Immigration and Customs Enforcement (ICE) agents could wear body cameras on immigration patrols, a Republican senator has suggested, in a concession that could pave the way to an agreement on Capitol Hill to fund the much criticized agency.
Ron Johnson, a GOP senator from Wisconsin, said he did not “have a problem” with ICE officers wearing the cameras, one of the key demands made by Democrats who are currently blocking the agency’s financing.
“I don’t have a problem with that personally,” Johnson, the chair of the Senate’s homeland security committee, told CNN’s Dana Bash on the State of the Union program.
Wearing body cameras has been among the conditions attached by Democrats to agreeing to continued funding of the agency, whose operations have come under fierce scrutiny over its patrols in Minneapolis following the fatal shootings of two people, Alex Pretti and Renee Good.
Democratic senators have refused to vote for a spending bill that funds the Department of Homeland Security without reforms in the way ICE conducts patrols.
In addition to cameras, Chuck Schumer, the Democrats’ leader in the Senate, has called for an end to roving patrols and new rules requiring judicial warrants before entering people’s homes to carry out arrests.
He has also demanded that agents be prohibited from wearing masks and carry proper identification.
The list of demands also includes a universal code of conduct governing the use of force by federal law officers.
Schumer has called the proposed changes “commonsense changes”, adding: “If Republicans refuse to support them, they are choosing chaos over order, plain and simple.”
Agents have come under fierce criticism for arresting and pepper spraying demonstrators and observers who are filming or following them, activities that civil liberty lawyers insist is protected under the US constitution’s first amendment.
Johnson told CNN that agents were “on hair-trigger alert” and claimed some had been shot at and had their cars rammed by protesters. He conceded Bash’s point that wearing body cameras might serve to illuminate such situations.
But he rejected the call for judicial warrants, portraying that as the Democrats’ central demand and a “sneaky way” to derail Donald Trump’s immigration agenda.
“This is immigration law that has always been adjudicated through … administrative judges,” he said. “We’ve got millions of cases backlogged. We’re talking about general criminal law.
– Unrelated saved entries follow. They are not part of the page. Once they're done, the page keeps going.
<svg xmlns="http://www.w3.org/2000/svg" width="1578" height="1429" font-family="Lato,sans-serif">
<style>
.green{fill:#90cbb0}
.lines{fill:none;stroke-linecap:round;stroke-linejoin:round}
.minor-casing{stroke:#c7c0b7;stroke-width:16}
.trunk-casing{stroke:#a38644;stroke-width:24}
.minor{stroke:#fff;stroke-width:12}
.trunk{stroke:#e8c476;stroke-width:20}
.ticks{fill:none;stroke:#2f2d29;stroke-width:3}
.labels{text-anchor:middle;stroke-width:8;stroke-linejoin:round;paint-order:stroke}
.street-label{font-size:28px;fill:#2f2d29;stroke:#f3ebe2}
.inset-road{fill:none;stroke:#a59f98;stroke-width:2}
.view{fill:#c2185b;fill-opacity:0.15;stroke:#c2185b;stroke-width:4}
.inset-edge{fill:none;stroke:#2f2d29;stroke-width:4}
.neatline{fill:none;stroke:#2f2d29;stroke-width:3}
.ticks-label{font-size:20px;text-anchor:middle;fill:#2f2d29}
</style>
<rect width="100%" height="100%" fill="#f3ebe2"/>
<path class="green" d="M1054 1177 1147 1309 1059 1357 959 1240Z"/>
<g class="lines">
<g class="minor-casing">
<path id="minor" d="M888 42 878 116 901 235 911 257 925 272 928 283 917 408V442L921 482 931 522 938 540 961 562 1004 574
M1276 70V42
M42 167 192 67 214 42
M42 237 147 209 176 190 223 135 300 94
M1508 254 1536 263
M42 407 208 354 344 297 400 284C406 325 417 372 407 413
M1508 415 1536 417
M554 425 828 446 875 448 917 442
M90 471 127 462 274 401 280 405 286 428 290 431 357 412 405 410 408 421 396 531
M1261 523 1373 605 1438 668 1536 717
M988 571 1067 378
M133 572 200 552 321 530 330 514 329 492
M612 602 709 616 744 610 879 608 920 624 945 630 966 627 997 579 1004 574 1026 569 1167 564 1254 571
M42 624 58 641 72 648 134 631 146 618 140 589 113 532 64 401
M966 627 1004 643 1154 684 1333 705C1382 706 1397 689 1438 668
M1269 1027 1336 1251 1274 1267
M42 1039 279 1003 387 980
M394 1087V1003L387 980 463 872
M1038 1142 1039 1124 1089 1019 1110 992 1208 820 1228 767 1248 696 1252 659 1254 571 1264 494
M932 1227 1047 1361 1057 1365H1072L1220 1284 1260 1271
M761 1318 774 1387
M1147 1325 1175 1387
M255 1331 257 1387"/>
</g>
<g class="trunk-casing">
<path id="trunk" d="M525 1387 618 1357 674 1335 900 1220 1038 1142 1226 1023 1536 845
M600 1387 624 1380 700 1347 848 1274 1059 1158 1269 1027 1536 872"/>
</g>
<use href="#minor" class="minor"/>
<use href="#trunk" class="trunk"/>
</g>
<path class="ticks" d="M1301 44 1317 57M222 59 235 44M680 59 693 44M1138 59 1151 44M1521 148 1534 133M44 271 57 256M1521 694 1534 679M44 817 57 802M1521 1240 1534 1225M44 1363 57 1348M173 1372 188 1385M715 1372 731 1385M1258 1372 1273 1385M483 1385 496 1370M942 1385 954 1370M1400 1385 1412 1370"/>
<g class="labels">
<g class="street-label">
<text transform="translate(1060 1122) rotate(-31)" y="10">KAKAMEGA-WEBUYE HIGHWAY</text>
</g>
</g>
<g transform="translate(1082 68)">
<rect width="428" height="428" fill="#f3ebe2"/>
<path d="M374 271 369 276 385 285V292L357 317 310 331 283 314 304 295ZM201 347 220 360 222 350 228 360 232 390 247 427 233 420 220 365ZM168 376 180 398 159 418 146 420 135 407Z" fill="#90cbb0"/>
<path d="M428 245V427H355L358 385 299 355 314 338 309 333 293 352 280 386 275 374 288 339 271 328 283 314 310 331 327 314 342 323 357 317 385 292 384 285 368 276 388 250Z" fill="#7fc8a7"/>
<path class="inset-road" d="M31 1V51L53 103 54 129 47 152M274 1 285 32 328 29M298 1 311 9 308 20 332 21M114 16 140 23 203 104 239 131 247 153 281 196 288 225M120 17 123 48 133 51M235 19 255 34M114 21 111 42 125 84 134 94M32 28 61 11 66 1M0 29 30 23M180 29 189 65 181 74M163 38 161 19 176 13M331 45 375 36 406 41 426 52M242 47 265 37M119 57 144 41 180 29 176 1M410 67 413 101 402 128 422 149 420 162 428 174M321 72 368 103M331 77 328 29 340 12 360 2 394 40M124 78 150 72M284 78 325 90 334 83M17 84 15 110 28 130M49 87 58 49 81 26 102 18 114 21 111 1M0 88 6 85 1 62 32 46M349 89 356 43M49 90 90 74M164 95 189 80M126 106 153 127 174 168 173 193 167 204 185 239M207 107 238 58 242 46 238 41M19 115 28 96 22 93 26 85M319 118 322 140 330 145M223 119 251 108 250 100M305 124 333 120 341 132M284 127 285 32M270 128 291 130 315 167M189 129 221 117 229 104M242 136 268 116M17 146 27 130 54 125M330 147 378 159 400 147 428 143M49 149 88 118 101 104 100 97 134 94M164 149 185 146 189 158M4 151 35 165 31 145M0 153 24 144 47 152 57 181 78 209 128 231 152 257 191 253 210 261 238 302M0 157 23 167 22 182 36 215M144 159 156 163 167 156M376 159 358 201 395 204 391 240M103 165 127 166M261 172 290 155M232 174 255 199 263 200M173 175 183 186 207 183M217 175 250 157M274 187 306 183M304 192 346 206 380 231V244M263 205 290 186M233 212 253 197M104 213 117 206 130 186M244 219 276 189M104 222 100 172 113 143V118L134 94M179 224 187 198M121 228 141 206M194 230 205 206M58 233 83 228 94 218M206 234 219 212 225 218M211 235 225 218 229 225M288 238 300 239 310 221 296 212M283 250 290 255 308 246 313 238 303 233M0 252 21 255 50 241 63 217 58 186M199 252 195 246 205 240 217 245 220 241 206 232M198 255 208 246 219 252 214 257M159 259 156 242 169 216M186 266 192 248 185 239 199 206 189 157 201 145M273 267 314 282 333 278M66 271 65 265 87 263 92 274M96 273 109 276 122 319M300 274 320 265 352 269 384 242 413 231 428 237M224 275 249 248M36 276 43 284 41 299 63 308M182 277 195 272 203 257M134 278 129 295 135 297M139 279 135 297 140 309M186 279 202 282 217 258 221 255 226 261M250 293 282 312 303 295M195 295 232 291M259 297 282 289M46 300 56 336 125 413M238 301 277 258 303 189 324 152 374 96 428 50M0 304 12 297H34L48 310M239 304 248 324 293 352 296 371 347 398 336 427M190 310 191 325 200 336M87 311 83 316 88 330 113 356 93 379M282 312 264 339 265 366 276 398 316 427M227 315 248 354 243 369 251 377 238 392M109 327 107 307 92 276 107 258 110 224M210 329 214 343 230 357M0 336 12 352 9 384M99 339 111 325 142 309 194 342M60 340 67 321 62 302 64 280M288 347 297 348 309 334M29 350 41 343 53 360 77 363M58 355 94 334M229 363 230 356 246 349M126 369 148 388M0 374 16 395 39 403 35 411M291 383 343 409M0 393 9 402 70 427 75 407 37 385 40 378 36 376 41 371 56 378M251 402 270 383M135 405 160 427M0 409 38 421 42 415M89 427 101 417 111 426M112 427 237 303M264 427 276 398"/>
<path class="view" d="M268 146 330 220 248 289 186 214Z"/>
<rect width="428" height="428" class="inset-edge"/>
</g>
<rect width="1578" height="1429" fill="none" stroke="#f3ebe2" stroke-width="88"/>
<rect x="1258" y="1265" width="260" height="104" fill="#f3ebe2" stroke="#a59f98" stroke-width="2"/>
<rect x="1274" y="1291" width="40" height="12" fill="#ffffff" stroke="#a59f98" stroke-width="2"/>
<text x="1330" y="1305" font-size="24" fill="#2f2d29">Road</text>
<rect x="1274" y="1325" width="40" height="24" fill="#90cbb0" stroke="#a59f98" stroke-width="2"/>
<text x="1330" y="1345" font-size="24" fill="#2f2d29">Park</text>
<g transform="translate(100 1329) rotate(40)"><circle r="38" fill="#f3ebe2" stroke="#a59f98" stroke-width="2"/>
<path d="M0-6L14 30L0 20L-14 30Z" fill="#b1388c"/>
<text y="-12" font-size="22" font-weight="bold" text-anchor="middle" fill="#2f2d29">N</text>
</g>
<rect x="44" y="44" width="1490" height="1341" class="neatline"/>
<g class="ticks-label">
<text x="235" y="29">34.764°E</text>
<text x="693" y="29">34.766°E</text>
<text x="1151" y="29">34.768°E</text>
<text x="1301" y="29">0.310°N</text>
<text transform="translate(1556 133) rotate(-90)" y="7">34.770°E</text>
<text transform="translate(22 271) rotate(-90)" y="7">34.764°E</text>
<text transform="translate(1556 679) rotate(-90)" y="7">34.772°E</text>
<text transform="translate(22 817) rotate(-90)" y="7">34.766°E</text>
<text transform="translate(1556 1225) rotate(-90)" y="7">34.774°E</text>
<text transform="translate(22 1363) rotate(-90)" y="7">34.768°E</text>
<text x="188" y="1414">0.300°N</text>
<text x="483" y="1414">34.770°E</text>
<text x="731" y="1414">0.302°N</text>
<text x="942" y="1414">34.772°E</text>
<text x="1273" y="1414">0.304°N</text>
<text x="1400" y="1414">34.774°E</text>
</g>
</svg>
You’re talking probably hundreds of thousands of cases. We have millions of cases so demanding judicial warrants is their sneaky way of basically neutering our ability to enforce our immigration laws.”
The Senate passed a package of five measures last Friday to fund government departments until next September, as well as a bill to continue homeland security operations for two weeks.
The House of Representatives will consider the legislation this week. Democrats in the House are expected to continue demands for reforms to ICE’s activities after its caucus met on Sunday to plot a strategy.
Hakeem Jeffries, the party’s leader in the House, echoed Schumer’s demands in an ABC interview on Sunday.
“ICE agents should conduct themselves like every other law enforcement agency in the country as opposed to running around – masked thugs, in many instances unleashing brutality on law-abiding American citizens,” he told the network’s This Week program. “What is clear is that the Department of Homeland Security needs to be dramatically reformed.”